Malika Sorel : "La laïcité, c'est la digue qui protège la France"
Les Français doivent refuser que l’on touche à la laïcité.
Samedi, 05 Mars 2011 18:49
http://www.medias-france-libre.fr/index.php/chroniques/8-infomations-diverses/1182-malika-sorel-qla-laicite-cest-la-digue-qui-protege-la-franceq.html
ou
http://www.atlantico.fr/decryptage/malika-sorel-laicite-c-est-digue-qui-protege-france-47566.html
Malika Sorel (française issue de l’immigration maghrebine), est membre du Haut Conseil à l'Intégration, auteur de « Le puzzle de l’intégration , les pièces qui vous manquent. Crise identitaire, violence, échec scolaire, discrimination positive, culpabilité des Français, droit du sol». Mille et une nuits éditeur, 2007.

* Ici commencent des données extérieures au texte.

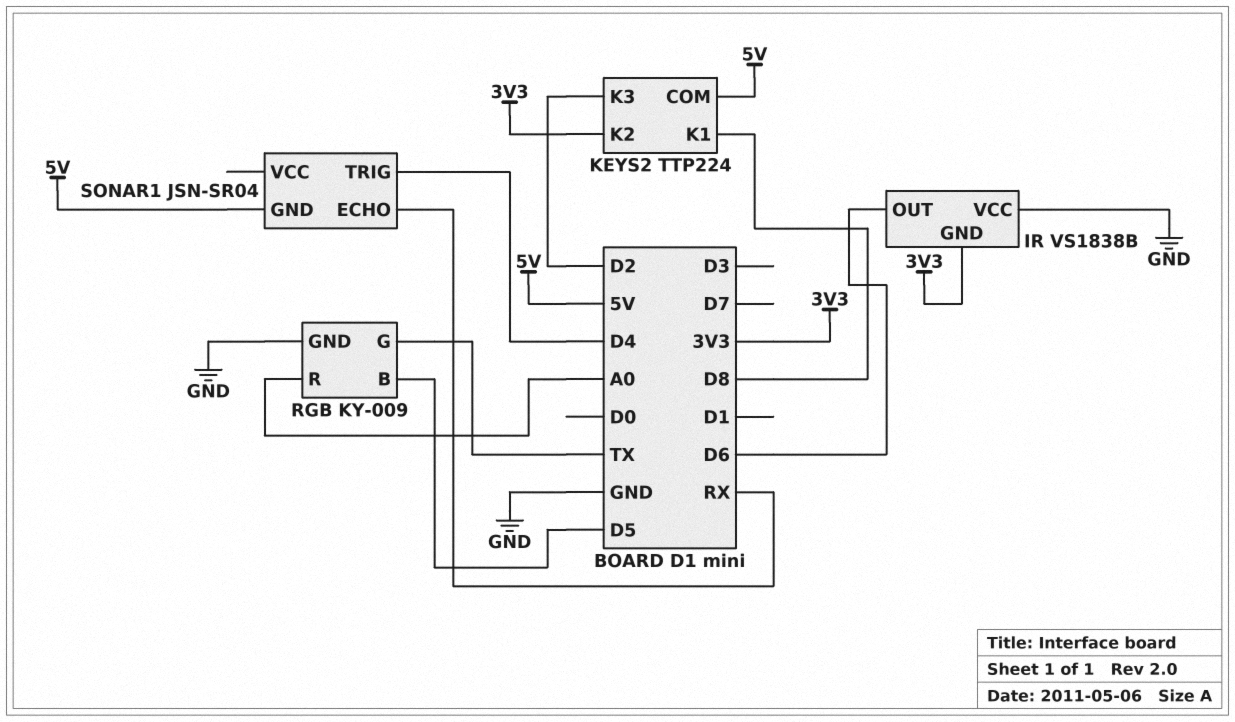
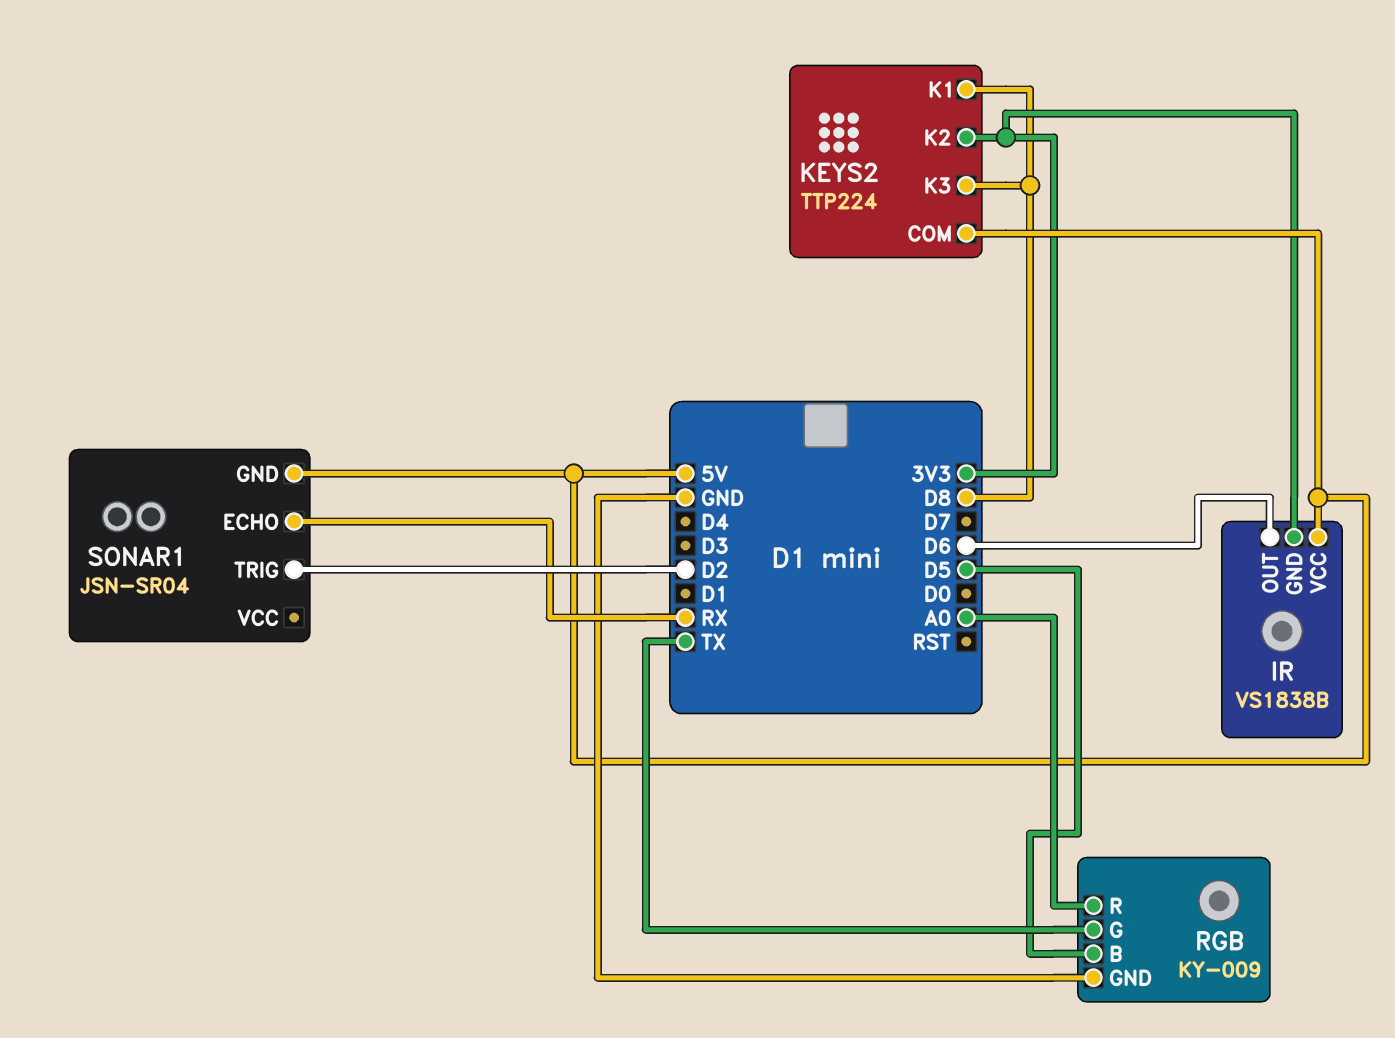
IR pin VCC: GND -> 5V
KEYS2 pin K3: D2 -> D8
SONAR1 pin TRIG: D4 -> D2

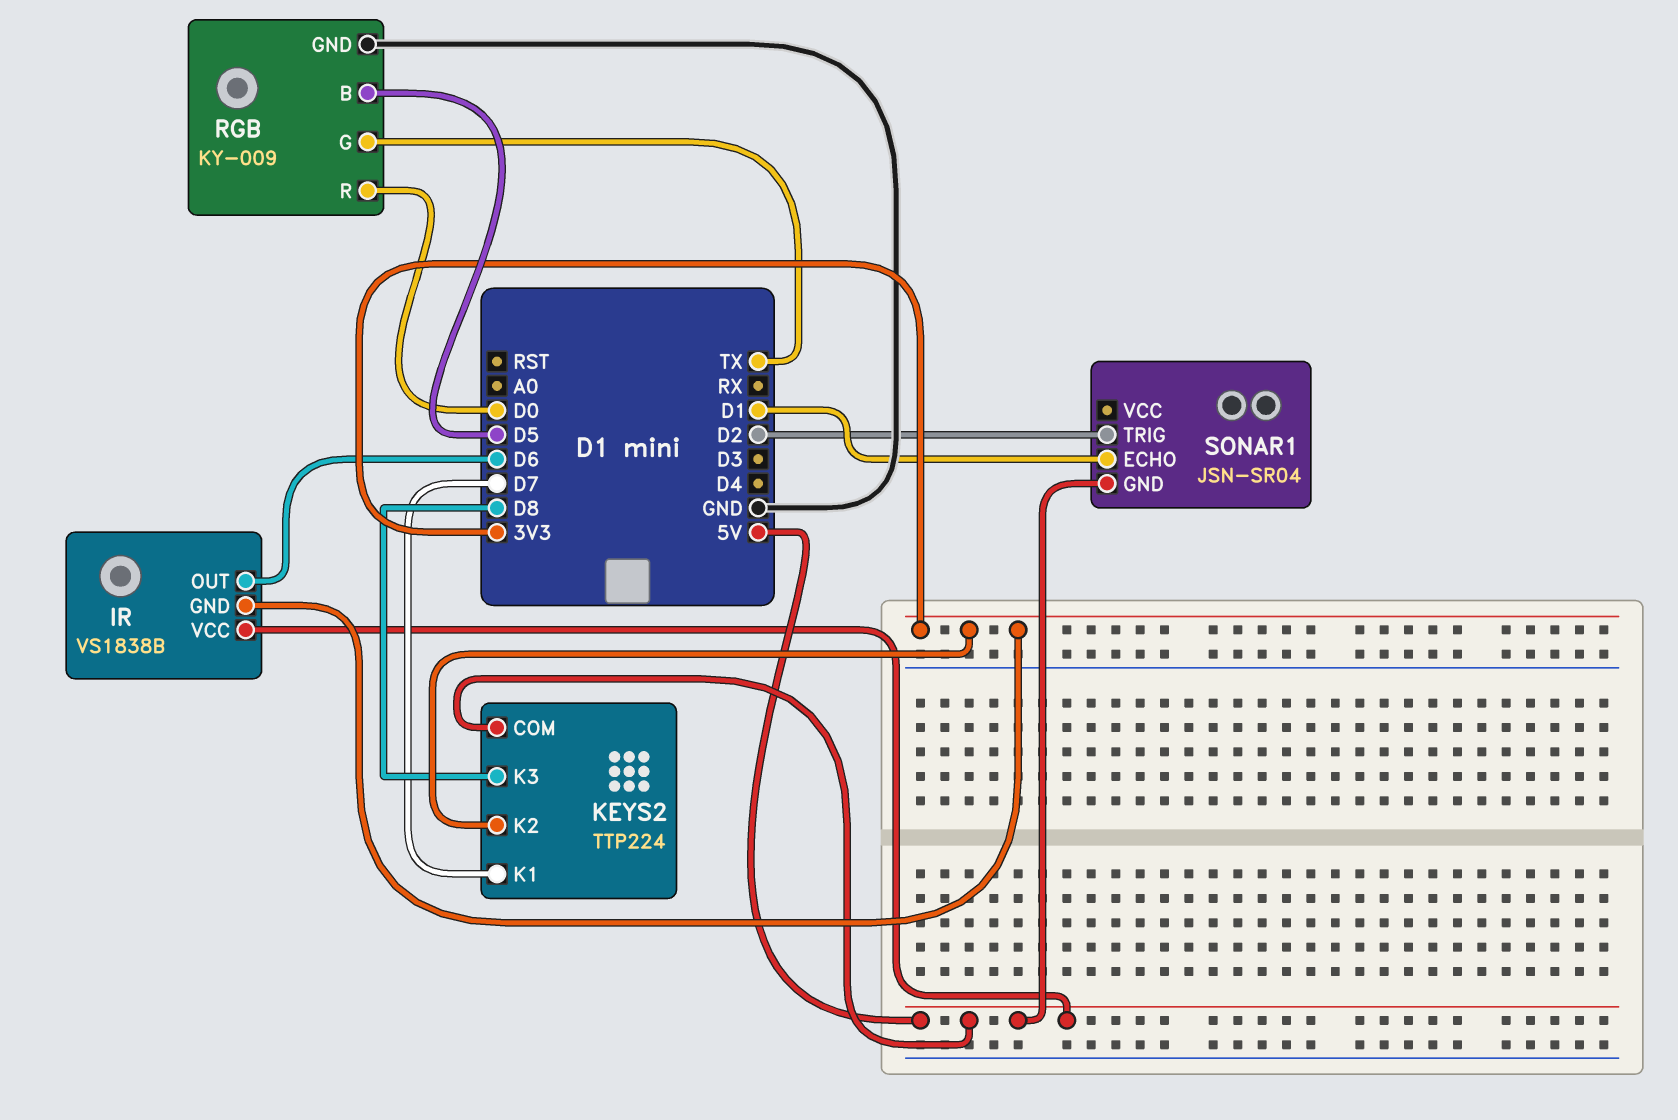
KEYS2 pin K1: D8 -> D7
RGB pin R: A0 -> D0
SONAR1 pin ECHO: RX -> D1

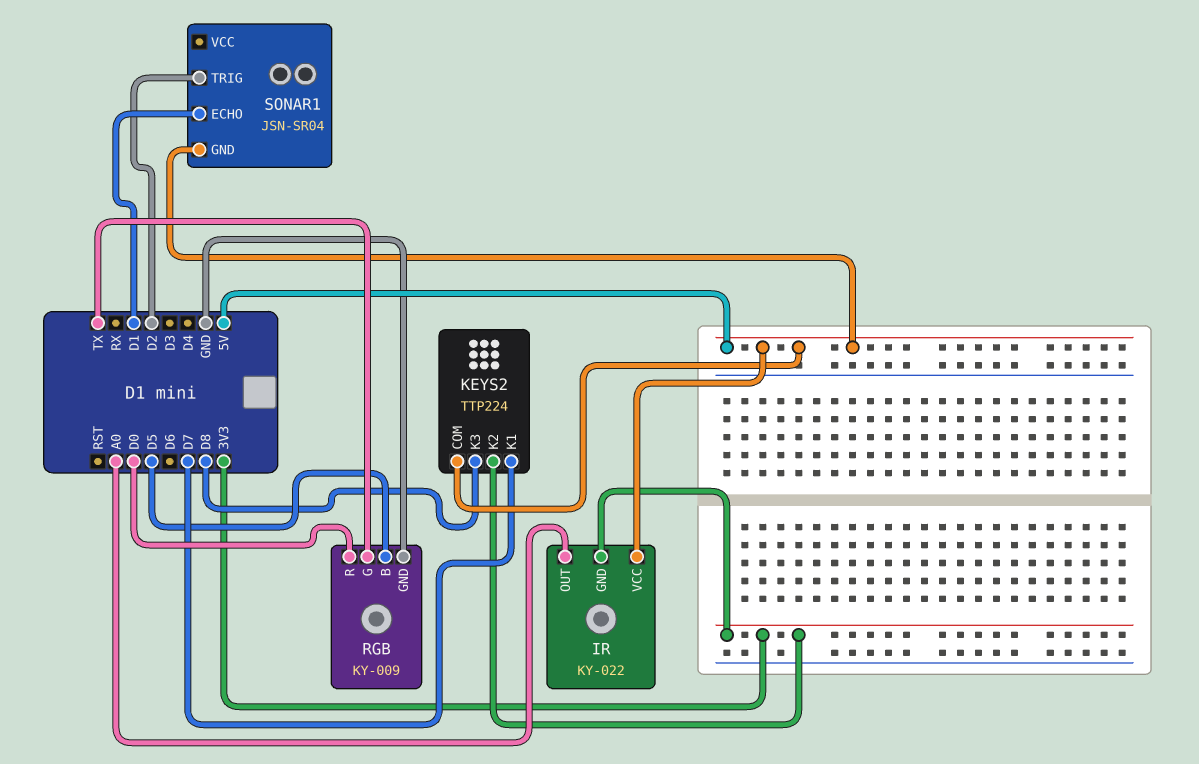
IR: VS1838B -> KY-022
IR pin OUT: D6 -> A0

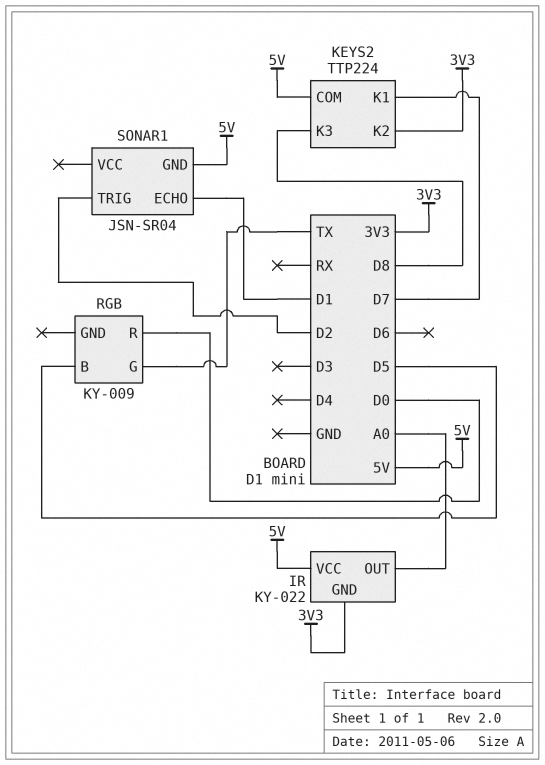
RGB pin GND: GND -> none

Ouvrage lucide et lumineux que tous les hommes et femmes politiques responsables, de tous bords, devraient avoir lu. Mais aussi tous ceux et celles qui cherchent des explications (et des solutions) à la situation que nous vivons actuellement. J’y reviendrai dans des « notes de lecture ».
"Question d’Atlantico : Nicolas Sarkozy en visite au Puy-en-Velay, a réaffirmé les racines chrétiennes de la France. Choquant ?
Malika Sorel : C’est une réalité ! Mais il aurait pu aussi parler de l’héritage grec et romain : Tout notre système juridique en est hérité, ou encore de la Renaissance ou des Lumières.
Tout le monde sait ce qu’il dit. Les racines chrétiennes sont une évidence, et tout le monde sait aussi comment l’Europe s’est construite. Même les principes républicains viennent de l’héritage chrétien et de la pensée catholique.
En revanche, ce qui est profondément gênant, c’est que en période électorale, les personnalités politiques veulent rappeler aux Français d’où ils viennent, à des fins électoralistes.
Pourtant, dans le même temps, ils laissent bafouer et bafouent les principes républicains qui sont la synthèse de tout cet héritage culturel et politique.
Oui, l’égalité républicaine est bafouée en défendant la discrimination positive et en la mettant en place, au travers de la défense de la diversité. Oui, le principe d’égalité est situé à l’opposé de la communautarisation.
En fait, il existe un décalage profond entre ce que dit que le président de la République, garant des principes constitutionnels, et ce que fait Nicolas Sarkozy."